Strategy, it turns out, is not only intentional, it emerges from the forces of the past. Therefore, it is foolish to embark on a strategy that you think is a good idea but divorced from the past. As emergent strategy cannot successfully drive the future, it does offer the real context to ground a real strategy forged from the intentional and the emergent. He refers us to Mintzberg from his "Strategy as a pattern; a consistent pattern over time. "
Strategy is not the plan; it is the thinking behind the plan.
It follows that, if patterns exist, they have an inductive aspect to them. Inductive reasoning of pattern progression can be a powerful analytical tool, but it is not enough to effect a brake through. In another curious analogy to pure software development, he says, "...as strategy is implemented it must allow for emergent properties."
Formal change control is an important discipline if the product is to fruit. Agile development needs agility strategy, if you will excuse the methodological pun.
Mr. Kelly provides a basic survey of funding start-ups. Ye who dance with Venture Capitalists best learn the steps before the music begins. If you play Faust, you better know how high you will be made to jump at each round of VC funding.
Next comes an extended discussion about classes or categories of products, and of how they live in the marketplace. He moves away from strictly software companies, and for good reason. Lifecycle patterns are easier to see when software people are not just looking in their own yard. Better to get out and see that product types, their characteristics and attributes, without the unintentional distraction caused by the familiar. Mr. Kelly is a superior pattern analyst and a superior strategist.
Surely as night follows day, marketing follows product in the developmental context (as opposed to the mature company). Thusly are going concerns built from start-up software companies. To move from a generic, or core product to an optimized company that grows nicely, there are more aspects to the grand strategy, or, as he names it, "the whole product".

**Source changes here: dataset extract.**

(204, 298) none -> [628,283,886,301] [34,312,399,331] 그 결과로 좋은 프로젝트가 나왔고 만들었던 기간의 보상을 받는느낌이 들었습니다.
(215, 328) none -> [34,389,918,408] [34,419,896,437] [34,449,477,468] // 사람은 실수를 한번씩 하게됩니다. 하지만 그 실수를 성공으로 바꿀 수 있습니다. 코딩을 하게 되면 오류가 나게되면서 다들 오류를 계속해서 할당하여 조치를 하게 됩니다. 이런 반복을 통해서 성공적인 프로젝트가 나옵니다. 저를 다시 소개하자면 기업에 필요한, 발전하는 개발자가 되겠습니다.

Sound like quite a lot for one book, and one that is but 300 pages. We have come a long way, yet something is missing. The customer has gone missing.
Just as in product strategy, where he is loudly against the temptation to divert vital company energy into engineering one-offs, so he is likewise bold with customer focus:
ASSUME ALL CUSTOMERS ARE SIMILAR
It is not that you are not customer oriented, but that your product management does not dilute itself over functionality not common to your target customers. Get to market with your product and learn how to improve while growing over time.

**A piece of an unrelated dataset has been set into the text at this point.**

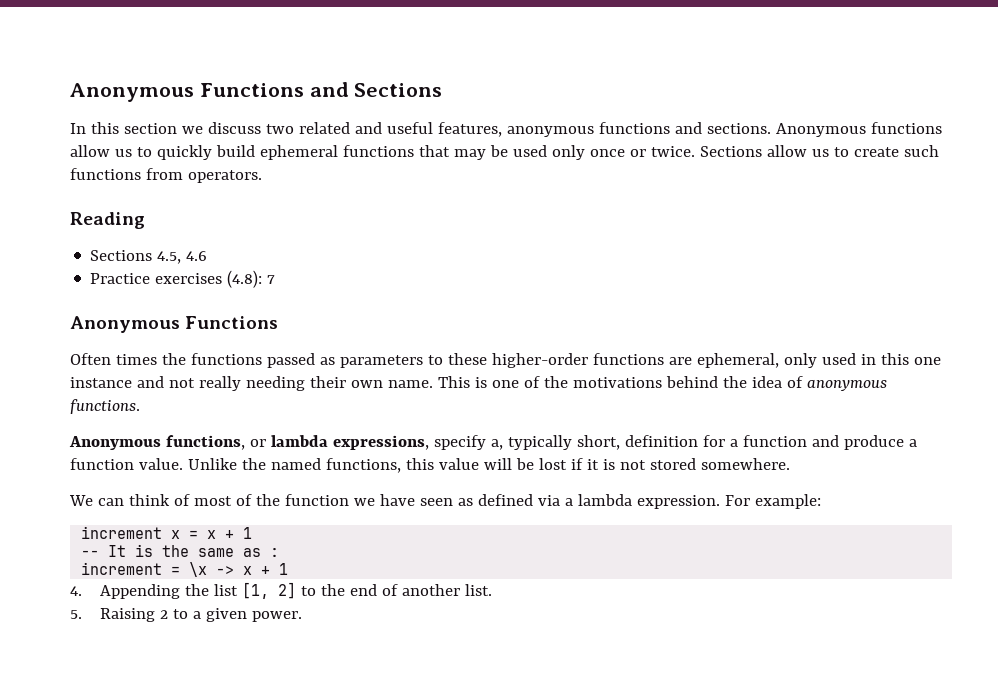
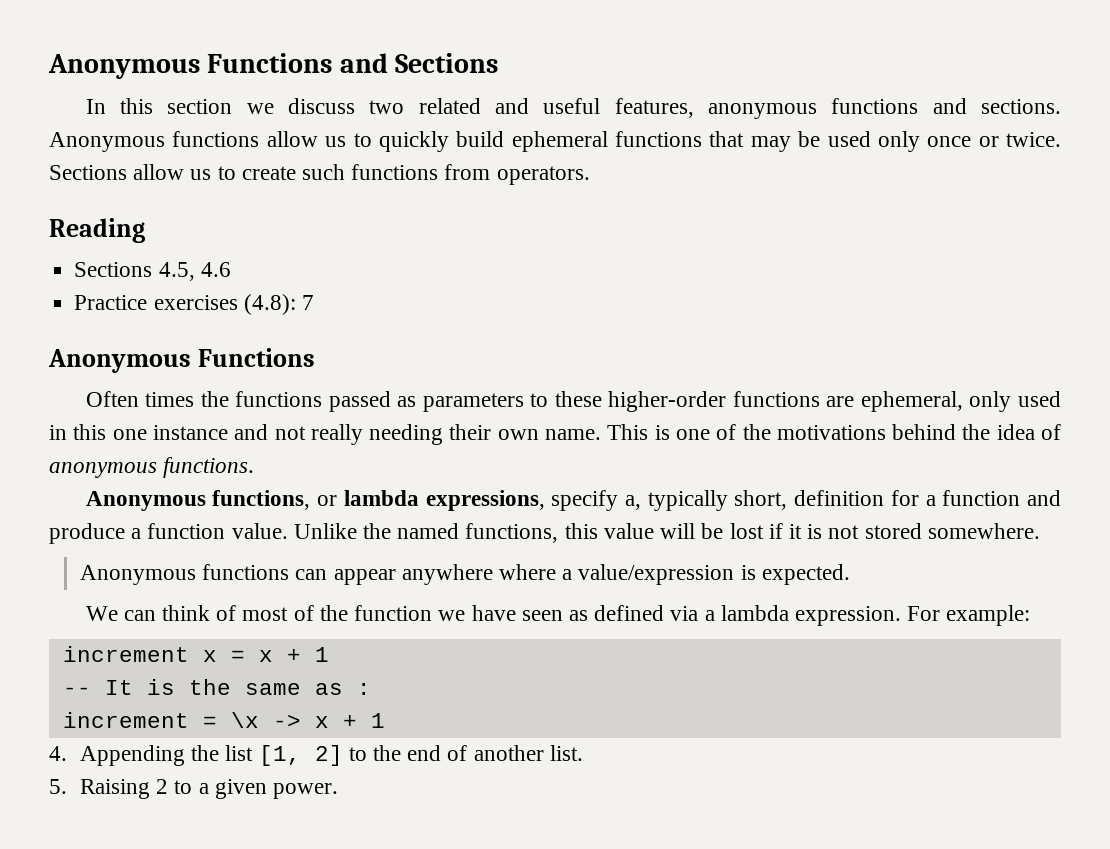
(790, 464) none -> [79,564,850,585] // Anonymous functions can appear anywhere where a value/expression is expected.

Once you are in the marketplace, it is time to consider distribution models, which inturn shape sales strategy. He favors account management by pairs of business with technical.
Only in the final third does he tackle the tricky world of services - hard to manage; hard to track - and the hardest to sustain. The bankruptcy courts are strewn with the charred corpses of successful product companies that let this tail wag the dog and ruin the purse.
Finally, he returns to his opening theme, pattern, for a summary yet philosophical discussion. Again, he turns to his architect mentor, Christopher Alexander. His "The Nature of Order" is a worthwhile study for the ambitious reader.
This book is for all sorts of technology people, from those in start-ups to those wanting a make-over, from skunk-works to seasoned developers. For a senior manager, save money on consulting fees. This book is a guard against their invasive capture of your vision and your money, and a good companion to your strategic planning.
This book is a good guide for managers at all levels, whether writing a business plan or developing staff. Use this book to plan your year as a small part of your staff meetings. Assign chapters or sections, perhaps on a monthly schedule, or at least a quarterly one. They make for good team working sessions. Align and conquer.